Kelemahan Pendekatan Marxist Theory

Pertentangan kelas menjadi teori konflik sosial  dimana pertentangan dijadikan ketegangan ataupun konflik-konflik kepentingan yang dilakukan oleh beberapa pihak.  Hal ini lah yang menyebabkan banyaknya pergerakan dan tuntutan dari kelas buruh kepada pemerintah dan perusahaan tempat mereka bekerja. Persatuan kaum proletar maupun buruh ini menjadi sangat kuat karena jumlah massanya yang sangat banyak, sehingga memberanikan untuk melakukan pertentangan secara terus menerus yang tak kunjung selesai. Karena banyaknya jumlah buruh disebuah negara mengakibatkan upah yang diterima juga relatif kecil, disisi lain perusahaan tidak dapat memfasilitasi dan memberikan penghasilan yang cukup kepada pekerjanya, hal ini lah yang sering menjadi pokok permasalahan terjadinya konflik dalam bidang Industri. Sedangkan antara masyarakat dengan pihak perkebunan sering terjadi konflik perebutan lahan ataupun sengketa lahan oleh pihak perkebunan.

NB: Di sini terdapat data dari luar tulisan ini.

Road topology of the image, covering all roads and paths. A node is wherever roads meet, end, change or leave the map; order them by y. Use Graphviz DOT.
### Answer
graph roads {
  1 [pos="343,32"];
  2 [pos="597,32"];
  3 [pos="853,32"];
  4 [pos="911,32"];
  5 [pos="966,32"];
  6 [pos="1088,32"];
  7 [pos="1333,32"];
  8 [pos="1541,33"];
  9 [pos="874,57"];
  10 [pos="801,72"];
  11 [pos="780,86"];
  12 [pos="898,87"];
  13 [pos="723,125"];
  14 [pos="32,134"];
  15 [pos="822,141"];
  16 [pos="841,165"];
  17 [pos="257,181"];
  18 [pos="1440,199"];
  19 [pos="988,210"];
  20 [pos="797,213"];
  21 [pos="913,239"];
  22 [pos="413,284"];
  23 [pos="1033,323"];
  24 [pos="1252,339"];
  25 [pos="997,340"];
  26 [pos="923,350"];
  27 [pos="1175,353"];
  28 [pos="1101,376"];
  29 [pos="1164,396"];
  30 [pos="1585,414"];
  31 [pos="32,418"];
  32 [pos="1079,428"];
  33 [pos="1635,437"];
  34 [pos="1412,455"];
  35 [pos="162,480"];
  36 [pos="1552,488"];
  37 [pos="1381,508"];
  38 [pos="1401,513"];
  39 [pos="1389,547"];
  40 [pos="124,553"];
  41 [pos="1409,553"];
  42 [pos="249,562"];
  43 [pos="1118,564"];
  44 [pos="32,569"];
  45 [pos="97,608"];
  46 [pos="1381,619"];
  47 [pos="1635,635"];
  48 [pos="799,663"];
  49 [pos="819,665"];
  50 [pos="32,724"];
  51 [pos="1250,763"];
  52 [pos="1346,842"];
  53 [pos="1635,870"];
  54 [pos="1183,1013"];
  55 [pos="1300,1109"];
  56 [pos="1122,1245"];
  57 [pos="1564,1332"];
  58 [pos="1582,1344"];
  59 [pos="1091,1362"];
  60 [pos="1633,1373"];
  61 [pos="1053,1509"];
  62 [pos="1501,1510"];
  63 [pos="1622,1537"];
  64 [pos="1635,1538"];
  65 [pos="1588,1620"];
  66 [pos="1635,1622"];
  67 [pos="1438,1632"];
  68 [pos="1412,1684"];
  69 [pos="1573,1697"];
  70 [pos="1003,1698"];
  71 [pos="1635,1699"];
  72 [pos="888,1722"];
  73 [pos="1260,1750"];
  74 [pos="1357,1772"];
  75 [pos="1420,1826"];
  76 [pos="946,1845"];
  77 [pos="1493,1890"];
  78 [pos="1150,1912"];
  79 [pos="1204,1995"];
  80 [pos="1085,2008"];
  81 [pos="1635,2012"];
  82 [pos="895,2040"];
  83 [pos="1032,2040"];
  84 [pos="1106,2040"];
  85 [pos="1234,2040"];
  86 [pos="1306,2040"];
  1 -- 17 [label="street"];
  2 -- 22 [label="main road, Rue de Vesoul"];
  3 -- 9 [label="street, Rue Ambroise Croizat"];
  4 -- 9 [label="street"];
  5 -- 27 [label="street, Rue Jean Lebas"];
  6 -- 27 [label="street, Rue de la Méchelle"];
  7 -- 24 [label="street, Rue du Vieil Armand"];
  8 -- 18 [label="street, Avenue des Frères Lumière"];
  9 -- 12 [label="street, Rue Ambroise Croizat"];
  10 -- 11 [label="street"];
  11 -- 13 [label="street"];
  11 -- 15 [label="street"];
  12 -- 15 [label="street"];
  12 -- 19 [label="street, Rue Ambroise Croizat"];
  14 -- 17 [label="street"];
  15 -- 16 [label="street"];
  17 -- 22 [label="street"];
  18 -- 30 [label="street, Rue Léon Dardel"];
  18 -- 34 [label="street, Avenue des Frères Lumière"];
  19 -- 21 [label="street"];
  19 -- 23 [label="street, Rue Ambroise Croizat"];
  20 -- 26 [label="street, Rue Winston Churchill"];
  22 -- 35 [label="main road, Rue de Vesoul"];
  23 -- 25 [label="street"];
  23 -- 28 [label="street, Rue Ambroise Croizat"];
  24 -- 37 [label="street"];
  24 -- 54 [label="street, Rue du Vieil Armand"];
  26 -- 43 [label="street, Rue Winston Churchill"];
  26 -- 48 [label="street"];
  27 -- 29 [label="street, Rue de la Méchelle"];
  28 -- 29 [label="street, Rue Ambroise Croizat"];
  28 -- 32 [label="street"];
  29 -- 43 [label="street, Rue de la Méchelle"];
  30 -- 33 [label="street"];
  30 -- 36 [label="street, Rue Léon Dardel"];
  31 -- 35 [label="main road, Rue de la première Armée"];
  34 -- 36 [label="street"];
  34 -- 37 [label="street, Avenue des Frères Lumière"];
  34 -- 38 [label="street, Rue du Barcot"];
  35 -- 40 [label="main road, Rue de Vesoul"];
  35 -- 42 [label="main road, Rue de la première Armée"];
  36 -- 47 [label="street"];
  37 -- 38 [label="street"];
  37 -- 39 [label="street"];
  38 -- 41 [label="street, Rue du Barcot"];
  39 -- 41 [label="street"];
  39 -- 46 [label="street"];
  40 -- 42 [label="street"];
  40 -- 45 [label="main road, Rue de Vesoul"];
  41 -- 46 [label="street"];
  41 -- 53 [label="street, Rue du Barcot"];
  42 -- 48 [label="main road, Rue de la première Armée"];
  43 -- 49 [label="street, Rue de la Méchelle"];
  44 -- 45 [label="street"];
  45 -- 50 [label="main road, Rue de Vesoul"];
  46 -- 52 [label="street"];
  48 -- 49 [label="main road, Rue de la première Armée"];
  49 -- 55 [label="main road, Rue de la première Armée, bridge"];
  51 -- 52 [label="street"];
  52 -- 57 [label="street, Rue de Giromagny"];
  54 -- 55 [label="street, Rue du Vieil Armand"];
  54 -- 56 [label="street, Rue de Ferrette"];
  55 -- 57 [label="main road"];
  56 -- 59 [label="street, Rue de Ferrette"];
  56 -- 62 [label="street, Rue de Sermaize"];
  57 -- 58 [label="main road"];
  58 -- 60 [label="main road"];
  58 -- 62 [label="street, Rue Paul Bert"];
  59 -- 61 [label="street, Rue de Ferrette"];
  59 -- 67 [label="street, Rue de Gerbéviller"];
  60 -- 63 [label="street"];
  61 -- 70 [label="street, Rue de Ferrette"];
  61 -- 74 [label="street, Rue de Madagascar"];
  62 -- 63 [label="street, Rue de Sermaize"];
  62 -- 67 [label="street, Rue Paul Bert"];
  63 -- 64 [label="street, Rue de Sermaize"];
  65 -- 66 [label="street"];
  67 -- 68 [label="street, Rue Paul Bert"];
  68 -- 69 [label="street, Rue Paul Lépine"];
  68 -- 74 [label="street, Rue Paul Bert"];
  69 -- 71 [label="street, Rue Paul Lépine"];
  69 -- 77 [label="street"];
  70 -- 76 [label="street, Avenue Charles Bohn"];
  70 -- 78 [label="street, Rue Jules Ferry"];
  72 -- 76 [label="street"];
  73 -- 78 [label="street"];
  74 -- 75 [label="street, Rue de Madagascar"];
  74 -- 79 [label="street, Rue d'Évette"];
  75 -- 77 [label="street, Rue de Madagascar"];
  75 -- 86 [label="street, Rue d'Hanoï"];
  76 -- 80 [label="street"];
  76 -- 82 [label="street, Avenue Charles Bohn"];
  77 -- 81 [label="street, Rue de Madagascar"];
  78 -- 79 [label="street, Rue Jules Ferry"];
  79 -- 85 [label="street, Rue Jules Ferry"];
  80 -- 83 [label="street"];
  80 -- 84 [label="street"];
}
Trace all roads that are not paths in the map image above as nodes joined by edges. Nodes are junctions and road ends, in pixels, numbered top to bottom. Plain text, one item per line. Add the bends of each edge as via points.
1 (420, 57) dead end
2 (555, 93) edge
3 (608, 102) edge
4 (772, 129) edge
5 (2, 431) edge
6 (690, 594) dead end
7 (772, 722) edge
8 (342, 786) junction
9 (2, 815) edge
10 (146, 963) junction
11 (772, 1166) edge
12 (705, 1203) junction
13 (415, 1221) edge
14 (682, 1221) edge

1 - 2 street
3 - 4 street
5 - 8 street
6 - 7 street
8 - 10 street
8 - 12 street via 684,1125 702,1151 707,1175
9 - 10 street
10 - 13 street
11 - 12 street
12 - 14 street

Perkembangan modus produksi kapitalis selalu diiringi oleh gerakan ganda yang kontradiktif. Disatu sisi lain ada kecenderungan historis yang ada dalam waktu yang sangat panjang menuju persatuan hegemoni proletariat, dari pekerja upahan secara keseluruhan. Tetapi disisi lain adanya usaha untuk memecah kelas pekerja, sehingga usaha tertentu dibuat mengalami eksploitasi dan penindasan. Pihak-pihak perusahaan mengklasifikasikan antara buruh-buruh tersebut, ada sebahagian yang diistimewakan dan disisi lain dieksploitasi, hal ini dilakukan agar tidak terjadi garakan-gerakan yang ingin menuntut pihak perusahaan karena disisi lain ada kelas buruh yang sudah mendapat kecukupan ataupun lebih.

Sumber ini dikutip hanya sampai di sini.